Superior Length Generalization: Out-of-distribution length generalization experiments reveal significantly lower validation loss for transformers using stochastic positional encoding compared to those with fixed encoding.

Implications and Future Directions

Practical Implications

The implications of these findings are significant for practical applications in NLP and other domains where data structures exhibit sparsity and demand efficient learning models:

Transformer Efficiency: The research confirms that transformers require substantially less memory and computational resources for specific arithmetic tasks compared to FCNs. This efficiency can be leveraged to optimize cutting-edge NLP models, computational vision, and reinforcement learning systems.
Robustness: The paper illustrates that stochastic positional encoding not only provides a robust mechanism for generalization in sequence length, but also holds promise for enhancing the extrapolation capabilities of transformers in various sparse data environments.

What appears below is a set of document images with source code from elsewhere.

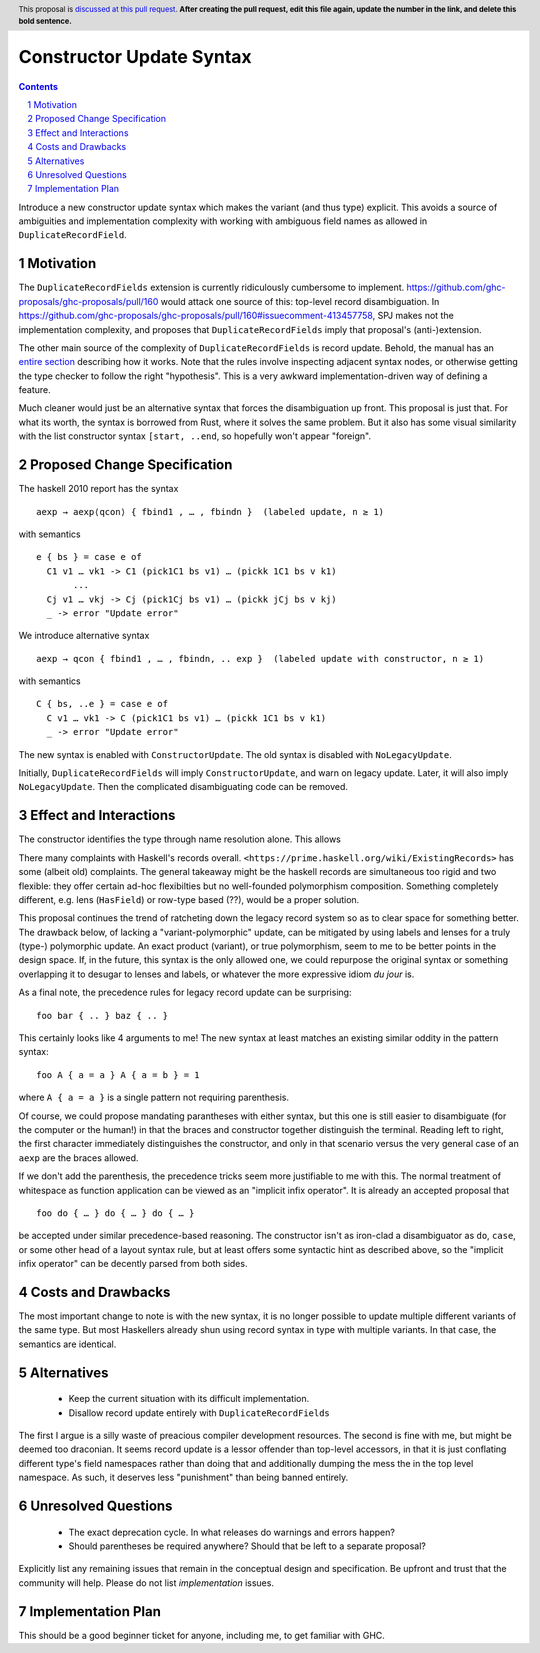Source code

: Constructor Update Syntax
=========================

.. proposal-number:: Leave blank. This will be filled in when the proposal is
                     accepted.
.. trac-ticket:: Leave blank. This will eventually be filled with the Trac
                 ticket number which will track the progress of the
                 implementation of the feature.
.. implemented:: Leave blank. This will be filled in with the first GHC version which
                 implements the described feature.
.. highlight:: haskell
.. header:: This proposal is `discussed at this pull request <https://github.com/ghc-proposals/ghc-proposals/pull/0>`_.
            **After creating the pull request, edit this file again, update the
            number in the link, and delete this bold sentence.**
.. sectnum::
.. contents::

Introduce a new constructor update syntax which makes the variant (and thus type) explicit.
This avoids a source of ambiguities and implementation complexity with working with ambiguous field names as allowed in ``DuplicateRecordField``.

Motivation
------------

The ``DuplicateRecordFields`` extension is currently ridiculously cumbersome to implement.
`<https://github.com/ghc-proposals/ghc-proposals/pull/160>`_ would attack one source of this: top-level record disambiguation.
In `<https://github.com/ghc-proposals/ghc-proposals/pull/160#issuecomment-413457758>`_, SPJ makes not the implementation complexity, and proposes that ``DuplicateRecordFields`` imply that proposal's (anti-)extension.

The other main source of the complexity of ``DuplicateRecordFields`` is record update.
Behold, the manual has an `entire section <https://downloads.haskell.org/~ghc/8.4.3/docs/html/users_guide/glasgow_exts.html#record-updates>`_ describing how it works.
Note that the rules involve inspecting adjacent syntax nodes, or otherwise getting the type checker to follow the right "hypothesis".
This is a very awkward implementation-driven way of defining a feature.

Much cleaner would just be an alternative syntax that forces the disambiguation up front.
This proposal is just that.
For what its worth, the syntax is borrowed from Rust, where it solves the same problem.
But it also has some visual similarity with the list constructor syntax ``[start, ..end``, so hopefully won't appear "foreign".

Proposed Change Specification
-----------------------------

The haskell 2010 report has the syntax
::
  aexp → aexp⟨qcon⟩ { fbind1 , … , fbindn }  (labeled update, n ≥ 1)
with semantics
::
  e { bs } = case e of
    C1 v1 … vk1 -> C1 (pick1C1 bs v1) … (pickk 1C1 bs v k1)
         ...
    Cj v1 … vkj -> Cj (pick1Cj bs v1) … (pickk jCj bs v kj)
    _ -> error "Update error"
We introduce alternative syntax
::
  aexp → qcon { fbind1 , … , fbindn, .. exp }  (labeled update with constructor, n ≥ 1)
with semantics
::
  C { bs, ..e } = case e of
    C v1 … vk1 -> C (pick1C1 bs v1) … (pickk 1C1 bs v k1)
    _ -> error "Update error"
The new syntax is enabled with ``ConstructorUpdate``.
The old syntax is disabled with ``NoLegacyUpdate``.

Initially, ``DuplicateRecordFields`` will imply ``ConstructorUpdate``, and warn on legacy update.
Later, it will also imply ``NoLegacyUpdate``.
Then the complicated disambiguating code can be removed.

Effect and Interactions
-----------------------

The constructor identifies the type through name resolution alone.
This allows

There many complaints with Haskell's records overall.
``<https://prime.haskell.org/wiki/ExistingRecords>`` has some (albeit old) complaints.
The general takeaway might be the haskell records are simultaneous too rigid and two flexible:
they offer certain ad-hoc flexibilties but no well-founded polymorphism composition.
Something completely different, e.g. lens (``HasField``) or row-type based (??), would be a proper solution.

This proposal continues the trend of ratcheting down the legacy record system so as to clear space for something better.
The drawback below, of lacking a "variant-polymorphic" update, can be mitigated by using labels and lenses for a truly (type-) polymorphic update.
An exact product (variant), or true polymorphism, seem to me to be better points in the design space.
If, in the future, this syntax is the only allowed one, we could repurpose the original syntax or something overlapping it to desugar to lenses and labels, or whatever the more expressive idiom *du jour* is.

As a final note, the precedence rules for legacy record update can be surprising:
::
  foo bar { .. } baz { .. }
This certainly looks like 4 arguments to me!
The new syntax at least matches an existing similar oddity in the pattern syntax:
::
  foo A { a = a } A { a = b } = 1
where ``A { a = a }`` is a single pattern not requiring parenthesis.

Of course, we could propose mandating parantheses with either syntax, but this one is still easier to disambiguate (for the computer or the human!) in that the braces and constructor together distinguish the terminal.
Reading left to right, the first character immediately distinguishes the constructor, and only in that scenario versus the very general case of an ``aexp`` are the braces allowed.

If we don't add the parenthesis, the precedence tricks seem more justifiable to me with this.
The normal treatment of whitespace as function application can be viewed as an
"implicit infix operator".
It is already an accepted proposal that
::
  foo do { … } do { … } do { … }
be accepted under similar precedence-based reasoning.
The constructor isn't as iron-clad a disambiguator as ``do``, ``case``, or some other head of a layout syntax rule,
but at least offers some syntactic hint as described above, so the "implicit infix operator" can be decently parsed from both sides.

Costs and Drawbacks
-------------------

The most important change to note is with the new syntax, it is no longer possible to update multiple different variants of the same type.
But most Haskellers already shun using record syntax in type with multiple variants.
In that case, the semantics are identical.

Alternatives
------------

 - Keep the current situation with its difficult implementation.

 - Disallow record update entirely with ``DuplicateRecordFields``

The first I argue is a silly waste of preacious compiler development resources.
The second is fine with me, but might be deemed too draconian.
It seems record update is a lessor offender than top-level accessors, in that it is just conflating different type's field namespaces rather than doing that and additionally dumping the mess the in the top level namespace.
As such, it deserves less "punishment" than being banned entirely.

Unresolved Questions
--------------------

 - The exact deprecation cycle.
   In what releases do warnings and errors happen?

 - Should parentheses be required anywhere?
   Should that be left to a separate proposal?

Explicitly list any remaining issues that remain in the conceptual design and specification. Be upfront and trust that the community will help. Please do not list *implementation* issues.

Implementation Plan
-------------------

This should be a good beginner ticket for anyone, including me, to get familiar with GHC.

Theoretical Implications and Future Work

The theoretical insights extend the scope of the transformer’s inductive bias, suggesting several future directions:

Higher-Dimension Generalization: Future work could explore transformers' capabilities in even higher-dimension or higher-complexity sparse tasks.
Multi-Layer Transformers: While this paper focuses on one-layer transformers, extending the theoretical framework to multi-layer architectures remains an open and valuable area.
Deep Dive into Positional Encodings: Further investigations into the properties and potentials of different types of positional encodings could provide richer theoretical insights and practical tools.
Sample Complexity: Introducing empirical risk minimization into the dynamics studied could lead to more practical learning guarantees, especially in sample complexity.

Conclusion

This paper successfully demonstrates that transformers can provably outperform FCNs in learning specific sparse token selection tasks, both theoretically and empirically, with the significant advantage of being efficiently trainable with gradient descent. By addressing the learnability and expressive power of transformers in sparse data tasks, this work advances our understanding of why transformers have become the cornerstone architecture in contemporary AI systems.